- Born: 1980 (age 45–46) Prince George's County, Maryland, U.S.
- Education: University of Oklahoma (BFA); University at Albany, SUNY (MA); University of California, San Diego (MFA); ;
- Style: Experimental film
- Awards: Guggenheim Fellow (2021)

= Crystal Z Campbell =

American filmmaker and artist (born 1980)
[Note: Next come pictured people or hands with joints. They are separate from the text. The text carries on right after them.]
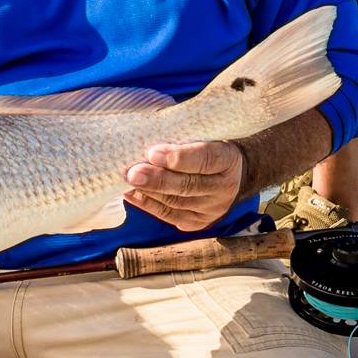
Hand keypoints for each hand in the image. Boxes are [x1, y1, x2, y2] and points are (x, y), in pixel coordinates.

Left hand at [125, 140, 244, 232]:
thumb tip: (151, 135)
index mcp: (228, 160)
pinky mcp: (197, 222)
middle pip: (189, 185)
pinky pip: (169, 215)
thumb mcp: (206, 135)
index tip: (153, 152)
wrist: (228, 174)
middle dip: (158, 179)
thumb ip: (184, 136)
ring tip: (129, 181)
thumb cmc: (208, 147)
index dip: (180, 157)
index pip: (206, 159)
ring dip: (149, 192)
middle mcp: (224, 188)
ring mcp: (211, 209)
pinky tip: (130, 193)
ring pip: (177, 202)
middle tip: (134, 172)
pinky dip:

Crystal Z Campbell (born 1980) is an American filmmaker and artist. A 2021 Guggenheim Fellow, they (Note: Campbell uses they pronouns, which this article accordingly uses for consistency.) have created work with themes such as the "underloved" and in "public secrets", and in 2022 won the 58th Chicago International Film Festival Silver Hugo for Documentary Short Film for their film Revolver.
==Early life and education==
Crystal Z Campbell was born in 1980 in Prince George's County, Maryland. Their father is an African-American of Creek Freedmen descent who was part of the military, where he met Campbell's mother, a Manila native of Chinese and Filipino descent; both of her parents later worked as United States Postal Service employees. They were raised in Oklahoma.

They received a BFA degree in studio art from the University of Oklahoma, a MA degree in Africana Studies from the University at Albany, SUNY, and a MFA degree in visual arts from the University of California, San Diego. They attended the Skowhegan School of Painting and Sculpture (2003), and the Whitney Independent Study Program (2010).

== Career ==
They created a microscopic abstract portrait memorializing Henrietta Lacks during their 2012 residency at the Rijksakademie van beeldende kunsten.

While visiting the soon-to-be-demolished Slave Theater, Campbell recovered a damaged 35mm film and, after rescuing it from a house fire, spent some time - including as a 2017 MacDowell Fellow - redeveloping it as Go-Rilla Means War narrating the 19-minute raw footage with inspiration from the theater's owner John L. Phillips Jr. and presenting it at the BRIC House and Visual Studies Workshop in 2018. Sonia Fernández Pan called it Campbell's "most serendipitous project".

Campbell received a 2018 Pollock-Krasner Foundation grant and 2022 Creative Capital grant, and they were a 2020 Radcliffe-Film Study Center Fellow and 2024 New York Film Academy/New York State Council on the Arts Fellow in Film/Video. In 2021, they were awarded a Guggenheim Fellowship in Fine Arts.

Campbell was a 2015-2020 Tulsa Artist Fellow, during which they did research for the Tulsa race massacre to draw inspiration for art. In 2021, they exhibited two such works, namely the video art exhibition Flight and the painting-photography mixed-media installation Notes from Black Wall Street: Upon a Century. That same year, they also exhibited the installation "Hi, Hi, Hi, Highway", which explores the environmental racism surrounding the local Interstate 244. In 2024, they spoke about their experiences of censorship of such work.

In 2022, Campbell won the 58th Chicago International Film Festival Silver Hugo for Documentary Short Film for their film Revolver, which was inspired by the founding Exodusters of Nicodemus, Kansas, and they appeared at the Robert Flaherty Film Seminar. Other films they created include Ode to the Underloved (2023), where they "revisited people, places, and events deserving of further attention", and Makahiya (2024), inspired by their Filipino heritage. In 2025, the Saint Louis Art Museum held their first solo museum exhibition, Currents 124.

Campbell specializes in the "underloved" and in "public secrets". Fernández Pan said that "form, a container of ideas and intentions for Campbell, is never quite fixed within the immersive environments they create". Brandy McDonnell of The Oklahoman said that their work "frequently incorporates film, sound, live performance, painting and writing".

Campbell had previously lived in the Netherlands and in Greenwood District, Tulsa, before being based in Oklahoma City. They also serve as a visiting associate professor in art and media study at the University at Buffalo.